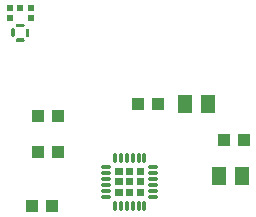
<source format=gbr>
%TF.GenerationSoftware,KiCad,Pcbnew,7.0.10*%
%TF.CreationDate,2024-01-26T16:43:20-08:00*%
%TF.ProjectId,FinalProject,46696e61-6c50-4726-9f6a-6563742e6b69,v2*%
%TF.SameCoordinates,Original*%
%TF.FileFunction,Paste,Top*%
%TF.FilePolarity,Positive*%
%FSLAX46Y46*%
G04 Gerber Fmt 4.6, Leading zero omitted, Abs format (unit mm)*
G04 Created by KiCad (PCBNEW 7.0.10) date 2024-01-26 16:43:20*
%MOMM*%
%LPD*%
G01*
G04 APERTURE LIST*
G04 Aperture macros list*
%AMRoundRect*
0 Rectangle with rounded corners*
0 $1 Rounding radius*
0 $2 $3 $4 $5 $6 $7 $8 $9 X,Y pos of 4 corners*
0 Add a 4 corners polygon primitive as box body*
4,1,4,$2,$3,$4,$5,$6,$7,$8,$9,$2,$3,0*
0 Add four circle primitives for the rounded corners*
1,1,$1+$1,$2,$3*
1,1,$1+$1,$4,$5*
1,1,$1+$1,$6,$7*
1,1,$1+$1,$8,$9*
0 Add four rect primitives between the rounded corners*
20,1,$1+$1,$2,$3,$4,$5,0*
20,1,$1+$1,$4,$5,$6,$7,0*
20,1,$1+$1,$6,$7,$8,$9,0*
20,1,$1+$1,$8,$9,$2,$3,0*%
G04 Aperture macros list end*
%ADD10C,0.300000*%
%ADD11R,1.240000X1.500000*%
%ADD12R,1.075000X1.000000*%
%ADD13R,0.600000X0.525000*%
%ADD14RoundRect,0.070000X0.330000X0.070000X-0.330000X0.070000X-0.330000X-0.070000X0.330000X-0.070000X0*%
%ADD15RoundRect,0.070000X0.070000X-0.330000X0.070000X0.330000X-0.070000X0.330000X-0.070000X-0.330000X0*%
%ADD16RoundRect,0.070000X-0.330000X-0.070000X0.330000X-0.070000X0.330000X0.070000X-0.330000X0.070000X0*%
%ADD17RoundRect,0.070000X-0.070000X0.330000X-0.070000X-0.330000X0.070000X-0.330000X0.070000X0.330000X0*%
G04 APERTURE END LIST*
D10*
%TO.C,IC1*%
X150321001Y-88493999D02*
G75*
G03*
X150321001Y-88944000I600006J-225001D01*
G01*
X151161000Y-88104000D02*
G75*
G03*
X150711000Y-88104000I-225000J-600004D01*
G01*
X150710999Y-89344000D02*
G75*
G03*
X151161000Y-89344000I225000J600007D01*
G01*
X151560999Y-88954001D02*
G75*
G03*
X151561000Y-88504000I-599999J225001D01*
G01*
%TO.C,U3*%
G36*
X159601000Y-100746000D02*
G01*
X159001000Y-100746000D01*
X159001000Y-100146000D01*
X159601000Y-100146000D01*
X159601000Y-100746000D01*
G37*
G36*
X159601000Y-101646000D02*
G01*
X159001000Y-101646000D01*
X159001000Y-101046000D01*
X159601000Y-101046000D01*
X159601000Y-101646000D01*
G37*
G36*
X159601000Y-102546000D02*
G01*
X159001000Y-102546000D01*
X159001000Y-101946000D01*
X159601000Y-101946000D01*
X159601000Y-102546000D01*
G37*
G36*
X160501000Y-100746000D02*
G01*
X159901000Y-100746000D01*
X159901000Y-100146000D01*
X160501000Y-100146000D01*
X160501000Y-100746000D01*
G37*
G36*
X160501000Y-101646000D02*
G01*
X159901000Y-101646000D01*
X159901000Y-101046000D01*
X160501000Y-101046000D01*
X160501000Y-101646000D01*
G37*
G36*
X160501000Y-102546000D02*
G01*
X159901000Y-102546000D01*
X159901000Y-101946000D01*
X160501000Y-101946000D01*
X160501000Y-102546000D01*
G37*
G36*
X161401000Y-100746000D02*
G01*
X160801000Y-100746000D01*
X160801000Y-100146000D01*
X161401000Y-100146000D01*
X161401000Y-100746000D01*
G37*
G36*
X161401000Y-101646000D02*
G01*
X160801000Y-101646000D01*
X160801000Y-101046000D01*
X161401000Y-101046000D01*
X161401000Y-101646000D01*
G37*
G36*
X161401000Y-102546000D02*
G01*
X160801000Y-102546000D01*
X160801000Y-101946000D01*
X161401000Y-101946000D01*
X161401000Y-102546000D01*
G37*
%TD*%
D11*
%TO.C,C7*%
X164905000Y-94742000D03*
X166805000Y-94742000D03*
%TD*%
D12*
%TO.C,R2*%
X152405000Y-98806000D03*
X154105000Y-98806000D03*
%TD*%
%TO.C,C4*%
X168153000Y-97790000D03*
X169853000Y-97790000D03*
%TD*%
D13*
%TO.C,IC1*%
X150041000Y-86614000D03*
X150041000Y-87464000D03*
X151841000Y-87464000D03*
X151841000Y-86614000D03*
X150941000Y-86614000D03*
%TD*%
D14*
%TO.C,U3*%
X158201000Y-100096000D03*
X158201000Y-100596000D03*
X158201000Y-101096000D03*
X158201000Y-101596000D03*
X158201000Y-102096000D03*
X158201000Y-102596000D03*
D15*
X158951000Y-103346000D03*
X159451000Y-103346000D03*
X159951000Y-103346000D03*
X160451000Y-103346000D03*
X160951000Y-103346000D03*
X161451000Y-103346000D03*
D16*
X162201000Y-102596000D03*
X162201000Y-102096000D03*
X162201000Y-101596000D03*
X162201000Y-101096000D03*
X162201000Y-100596000D03*
X162201000Y-100096000D03*
D17*
X161451000Y-99346000D03*
X160951000Y-99346000D03*
X160451000Y-99346000D03*
X159951000Y-99346000D03*
X159451000Y-99346000D03*
X158951000Y-99346000D03*
%TD*%
D12*
%TO.C,C5*%
X160943400Y-94755200D03*
X162643400Y-94755200D03*
%TD*%
%TO.C,R1*%
X152405000Y-95758000D03*
X154105000Y-95758000D03*
%TD*%
%TO.C,R3*%
X151897000Y-103378000D03*
X153597000Y-103378000D03*
%TD*%
D11*
%TO.C,C6*%
X167777000Y-100838000D03*
X169677000Y-100838000D03*
%TD*%
M02*

</source>
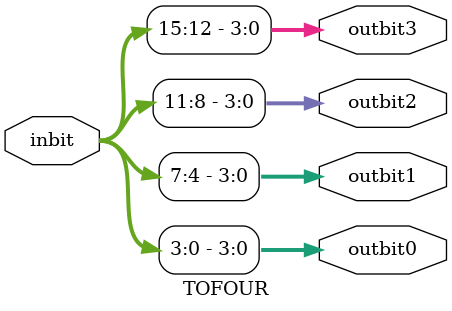
<source format=sv>
`timescale 1ns / 1ps

module TOFOUR(
    input logic [15:0] inbit,
    output logic [3:0] outbit0,
    output logic [3:0] outbit1,
    output logic [3:0] outbit2,
    output logic [3:0] outbit3
    );
    
    always_comb begin
        outbit0 = inbit[3:0];
        outbit1 = inbit[7:4];
        outbit2 = inbit[11:8];
        outbit3 = inbit[15:12];
       
    end
endmodule


</source>
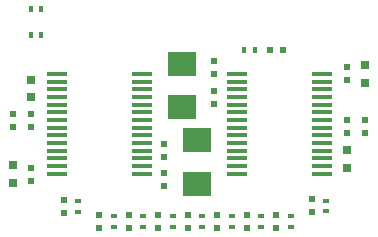
<source format=gtp>
G04 #@! TF.GenerationSoftware,KiCad,Pcbnew,(5.1.5)-3*
G04 #@! TF.CreationDate,2020-03-16T23:26:29+11:00*
G04 #@! TF.ProjectId,din_meter_atm90e26,64696e5f-6d65-4746-9572-5f61746d3930,rev?*
G04 #@! TF.SameCoordinates,Original*
G04 #@! TF.FileFunction,Paste,Top*
G04 #@! TF.FilePolarity,Positive*
%FSLAX46Y46*%
G04 Gerber Fmt 4.6, Leading zero omitted, Abs format (unit mm)*
G04 Created by KiCad (PCBNEW (5.1.5)-3) date 2020-03-16 23:26:29*
%MOMM*%
%LPD*%
G04 APERTURE LIST*
%ADD10R,1.750000X0.450000*%
%ADD11R,0.500000X0.600000*%
%ADD12R,0.400000X0.600000*%
%ADD13R,0.600000X0.400000*%
%ADD14R,2.400000X2.000000*%
%ADD15R,0.600000X0.500000*%
%ADD16R,0.750000X0.800000*%
G04 APERTURE END LIST*
D10*
X149810000Y-73875000D03*
X149810000Y-73225000D03*
X149810000Y-72575000D03*
X149810000Y-71925000D03*
X149810000Y-71275000D03*
X149810000Y-70625000D03*
X149810000Y-69975000D03*
X149810000Y-69325000D03*
X149810000Y-68675000D03*
X149810000Y-68025000D03*
X149810000Y-67375000D03*
X149810000Y-66725000D03*
X149810000Y-66075000D03*
X149810000Y-65425000D03*
X157010000Y-65425000D03*
X157010000Y-66075000D03*
X157010000Y-66725000D03*
X157010000Y-67375000D03*
X157010000Y-68025000D03*
X157010000Y-68675000D03*
X157010000Y-69325000D03*
X157010000Y-69975000D03*
X157010000Y-70625000D03*
X157010000Y-71275000D03*
X157010000Y-71925000D03*
X157010000Y-72575000D03*
X157010000Y-73225000D03*
X157010000Y-73875000D03*
D11*
X143660000Y-72450000D03*
X143660000Y-71350000D03*
D12*
X133260000Y-59950000D03*
X132360000Y-59950000D03*
X133260000Y-62150000D03*
X132360000Y-62150000D03*
D11*
X153160000Y-77350000D03*
X153160000Y-78450000D03*
X156160000Y-77150000D03*
X156160000Y-76050000D03*
X140660000Y-78450000D03*
X140660000Y-77350000D03*
X143160000Y-77350000D03*
X143160000Y-78450000D03*
D13*
X154410000Y-77450000D03*
X154410000Y-78350000D03*
X144410000Y-78350000D03*
X144410000Y-77450000D03*
X157410000Y-76150000D03*
X157410000Y-77050000D03*
X141910000Y-78350000D03*
X141910000Y-77450000D03*
D14*
X145160000Y-68250000D03*
X145160000Y-64550000D03*
X146410000Y-74750000D03*
X146410000Y-71050000D03*
D11*
X150660000Y-78450000D03*
X150660000Y-77350000D03*
X148160000Y-77350000D03*
X148160000Y-78450000D03*
X138160000Y-78450000D03*
X138160000Y-77350000D03*
X135210000Y-76100000D03*
X135210000Y-77200000D03*
D13*
X151910000Y-78350000D03*
X151910000Y-77450000D03*
X149410000Y-78350000D03*
X149410000Y-77450000D03*
X139410000Y-77450000D03*
X139410000Y-78350000D03*
X136410000Y-77100000D03*
X136410000Y-76200000D03*
D15*
X153710000Y-63400000D03*
X152610000Y-63400000D03*
D11*
X145660000Y-77350000D03*
X145660000Y-78450000D03*
D12*
X151360000Y-63400000D03*
X150460000Y-63400000D03*
D13*
X146910000Y-78350000D03*
X146910000Y-77450000D03*
D11*
X159160000Y-70450000D03*
X159160000Y-69350000D03*
X160660000Y-70450000D03*
X160660000Y-69350000D03*
X159160000Y-64850000D03*
X159160000Y-65950000D03*
X143660000Y-74950000D03*
X143660000Y-73850000D03*
D16*
X159160000Y-71900000D03*
X159160000Y-73400000D03*
X160660000Y-66150000D03*
X160660000Y-64650000D03*
D11*
X147910000Y-65450000D03*
X147910000Y-64350000D03*
X147910000Y-67950000D03*
X147910000Y-66850000D03*
X132410000Y-74450000D03*
X132410000Y-73350000D03*
X130910000Y-68850000D03*
X130910000Y-69950000D03*
X132410000Y-68850000D03*
X132410000Y-69950000D03*
D16*
X130910000Y-74650000D03*
X130910000Y-73150000D03*
X132410000Y-67400000D03*
X132410000Y-65900000D03*
D10*
X141760000Y-65425000D03*
X141760000Y-66075000D03*
X141760000Y-66725000D03*
X141760000Y-67375000D03*
X141760000Y-68025000D03*
X141760000Y-68675000D03*
X141760000Y-69325000D03*
X141760000Y-69975000D03*
X141760000Y-70625000D03*
X141760000Y-71275000D03*
X141760000Y-71925000D03*
X141760000Y-72575000D03*
X141760000Y-73225000D03*
X141760000Y-73875000D03*
X134560000Y-73875000D03*
X134560000Y-73225000D03*
X134560000Y-72575000D03*
X134560000Y-71925000D03*
X134560000Y-71275000D03*
X134560000Y-70625000D03*
X134560000Y-69975000D03*
X134560000Y-69325000D03*
X134560000Y-68675000D03*
X134560000Y-68025000D03*
X134560000Y-67375000D03*
X134560000Y-66725000D03*
X134560000Y-66075000D03*
X134560000Y-65425000D03*
M02*

</source>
--------------------
Look for the string "Original" in the listing above and copy every line holding it.

%TF.SameCoordinates,Original*%
G04 #@! TF.SameCoordinates,Original*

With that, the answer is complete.